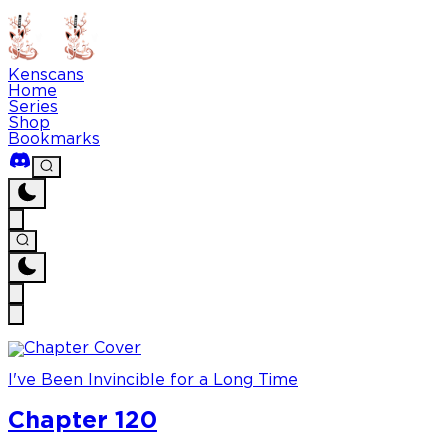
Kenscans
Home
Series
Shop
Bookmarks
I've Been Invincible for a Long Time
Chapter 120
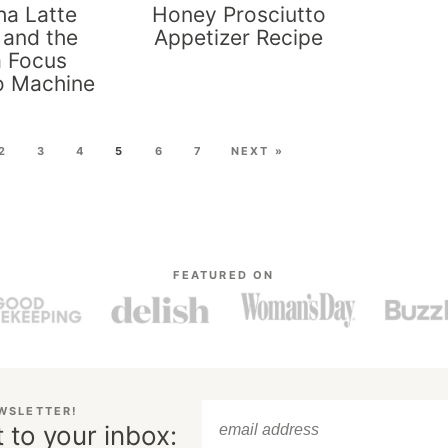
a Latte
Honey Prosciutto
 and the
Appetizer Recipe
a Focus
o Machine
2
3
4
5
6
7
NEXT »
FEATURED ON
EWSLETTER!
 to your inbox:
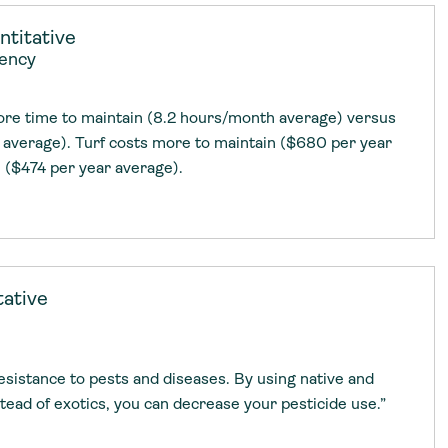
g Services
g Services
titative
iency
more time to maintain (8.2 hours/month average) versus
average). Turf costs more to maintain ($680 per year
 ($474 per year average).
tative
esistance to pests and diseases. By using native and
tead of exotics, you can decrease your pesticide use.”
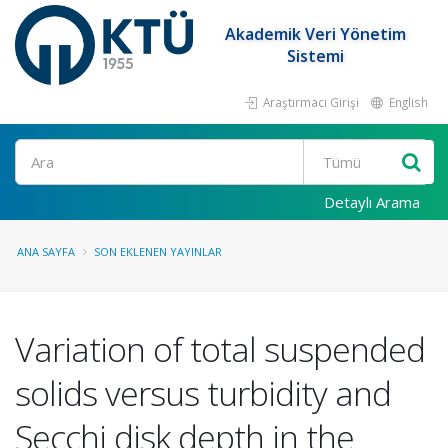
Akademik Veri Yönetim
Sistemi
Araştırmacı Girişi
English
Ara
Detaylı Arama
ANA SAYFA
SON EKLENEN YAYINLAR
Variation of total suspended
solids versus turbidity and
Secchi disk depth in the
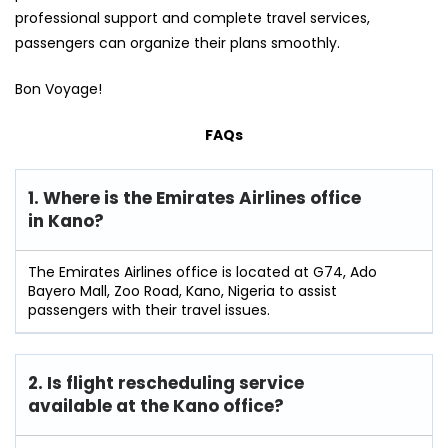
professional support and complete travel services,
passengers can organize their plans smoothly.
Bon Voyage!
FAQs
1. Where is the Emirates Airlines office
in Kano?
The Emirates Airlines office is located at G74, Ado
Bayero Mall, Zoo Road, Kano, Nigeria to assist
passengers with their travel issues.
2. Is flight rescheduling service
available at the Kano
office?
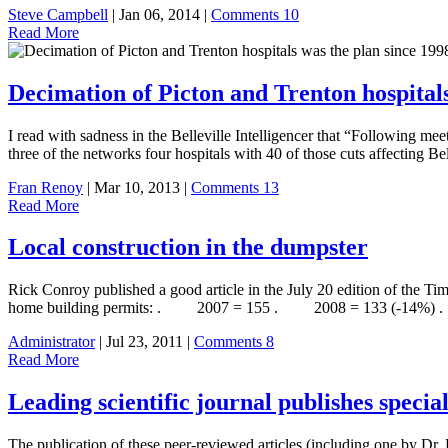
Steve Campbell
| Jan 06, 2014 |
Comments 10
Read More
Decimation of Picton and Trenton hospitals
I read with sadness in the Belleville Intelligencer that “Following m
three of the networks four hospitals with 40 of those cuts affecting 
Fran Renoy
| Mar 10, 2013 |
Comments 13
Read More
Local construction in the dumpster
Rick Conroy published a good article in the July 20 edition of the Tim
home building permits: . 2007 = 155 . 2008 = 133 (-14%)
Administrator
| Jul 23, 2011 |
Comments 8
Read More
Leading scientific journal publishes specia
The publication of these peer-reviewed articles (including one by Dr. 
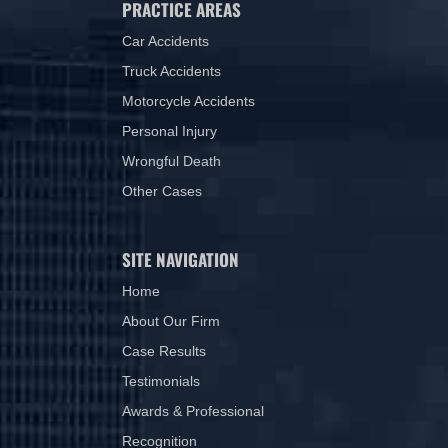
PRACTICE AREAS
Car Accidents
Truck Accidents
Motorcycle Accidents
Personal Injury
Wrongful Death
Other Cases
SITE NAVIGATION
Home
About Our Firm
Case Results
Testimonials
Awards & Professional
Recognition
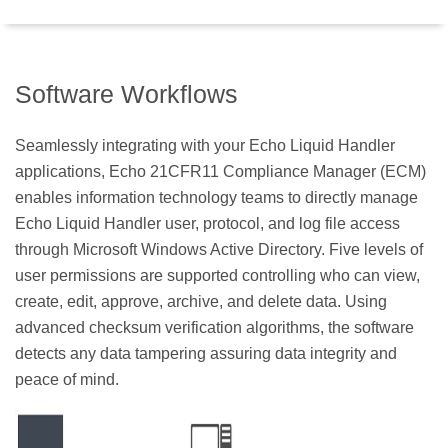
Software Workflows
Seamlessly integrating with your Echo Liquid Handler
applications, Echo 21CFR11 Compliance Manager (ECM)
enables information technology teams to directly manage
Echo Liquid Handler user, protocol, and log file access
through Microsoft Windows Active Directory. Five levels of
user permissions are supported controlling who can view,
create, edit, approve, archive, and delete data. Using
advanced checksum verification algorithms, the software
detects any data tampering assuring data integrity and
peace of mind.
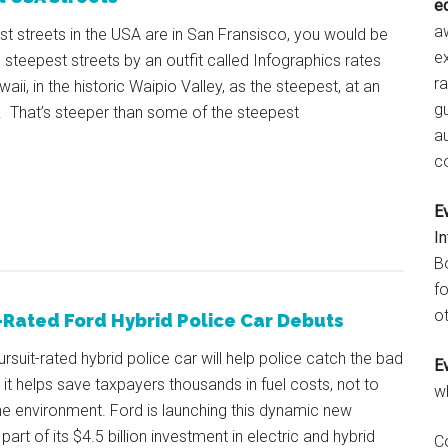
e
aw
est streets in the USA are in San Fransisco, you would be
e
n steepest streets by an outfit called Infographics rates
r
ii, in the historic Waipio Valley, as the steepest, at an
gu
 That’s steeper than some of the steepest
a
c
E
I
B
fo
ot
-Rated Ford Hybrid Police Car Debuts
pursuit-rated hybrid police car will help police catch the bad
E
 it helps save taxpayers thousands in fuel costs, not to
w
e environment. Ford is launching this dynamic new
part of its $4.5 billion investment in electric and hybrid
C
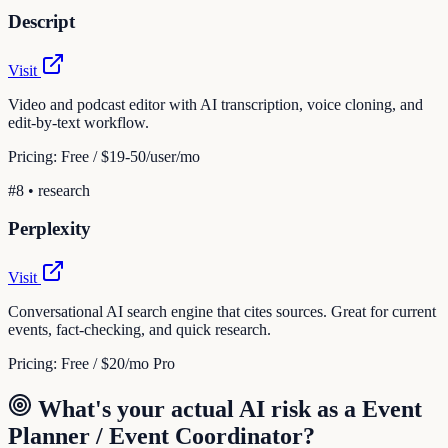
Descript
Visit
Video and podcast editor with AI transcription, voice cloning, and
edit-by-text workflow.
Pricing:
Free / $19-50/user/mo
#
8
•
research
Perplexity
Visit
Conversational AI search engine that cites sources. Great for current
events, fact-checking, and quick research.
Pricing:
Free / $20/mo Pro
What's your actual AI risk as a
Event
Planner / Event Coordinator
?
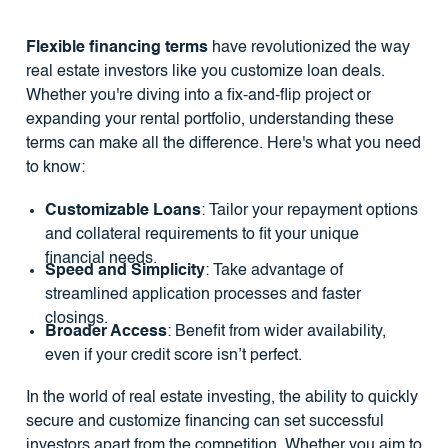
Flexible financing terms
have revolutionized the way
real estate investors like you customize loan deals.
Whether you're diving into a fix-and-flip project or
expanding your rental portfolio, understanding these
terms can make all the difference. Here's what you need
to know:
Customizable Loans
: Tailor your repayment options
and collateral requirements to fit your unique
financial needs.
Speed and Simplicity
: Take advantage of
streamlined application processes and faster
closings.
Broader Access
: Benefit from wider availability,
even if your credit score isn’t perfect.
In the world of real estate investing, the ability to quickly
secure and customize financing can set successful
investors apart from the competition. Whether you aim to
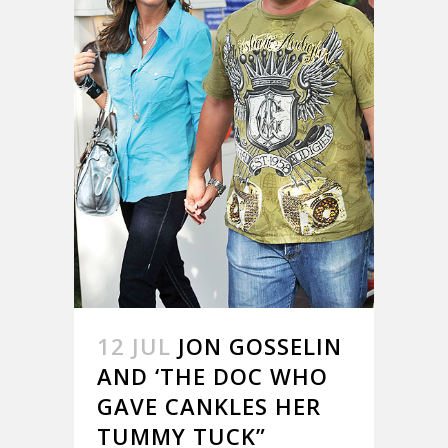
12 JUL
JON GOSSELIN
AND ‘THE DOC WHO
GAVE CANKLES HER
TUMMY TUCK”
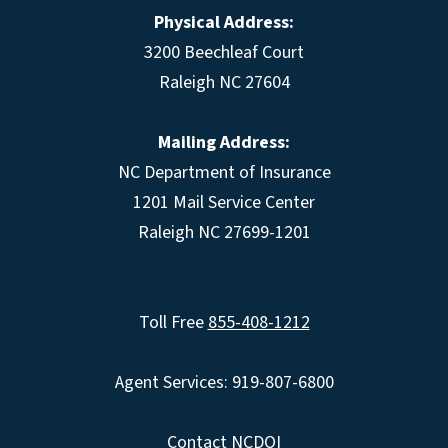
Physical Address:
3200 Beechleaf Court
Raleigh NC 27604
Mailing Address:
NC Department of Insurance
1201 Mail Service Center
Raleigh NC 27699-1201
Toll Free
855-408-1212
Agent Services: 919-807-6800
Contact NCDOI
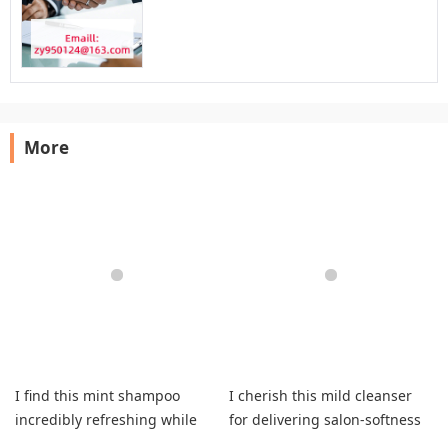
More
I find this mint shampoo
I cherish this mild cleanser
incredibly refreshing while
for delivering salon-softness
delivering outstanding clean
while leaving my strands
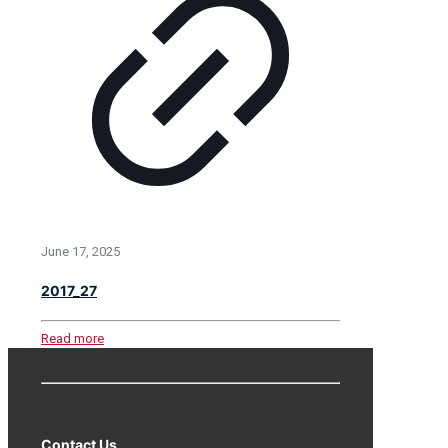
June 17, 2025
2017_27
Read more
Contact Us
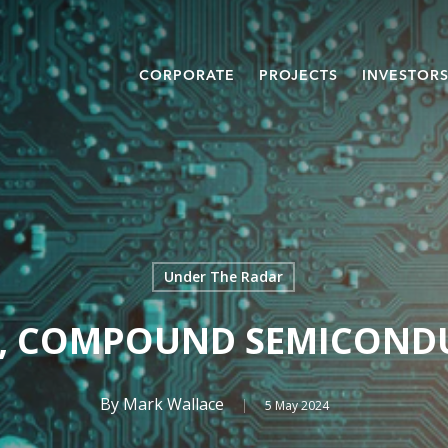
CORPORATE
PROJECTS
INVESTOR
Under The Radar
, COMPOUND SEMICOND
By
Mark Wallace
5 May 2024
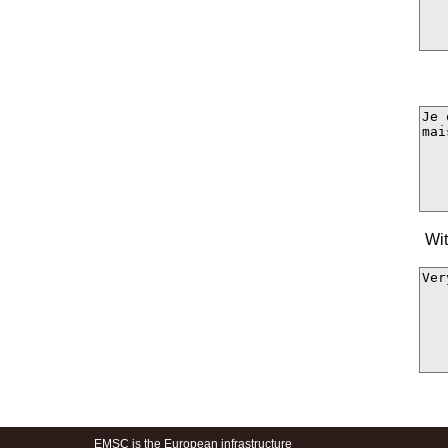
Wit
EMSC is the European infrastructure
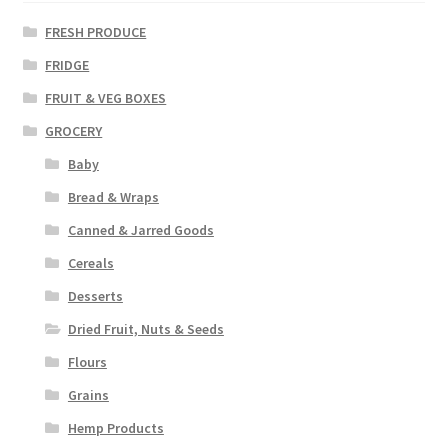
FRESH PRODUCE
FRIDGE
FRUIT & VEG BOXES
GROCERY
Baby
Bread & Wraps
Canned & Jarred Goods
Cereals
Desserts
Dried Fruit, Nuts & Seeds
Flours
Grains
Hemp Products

§ **Goal of the exercise**
Read the lines above. Gather those in which the string "Accidents" is found.

§ **Answer for the task**
Car Accidents
Truck Accidents
Motorcycle Accidents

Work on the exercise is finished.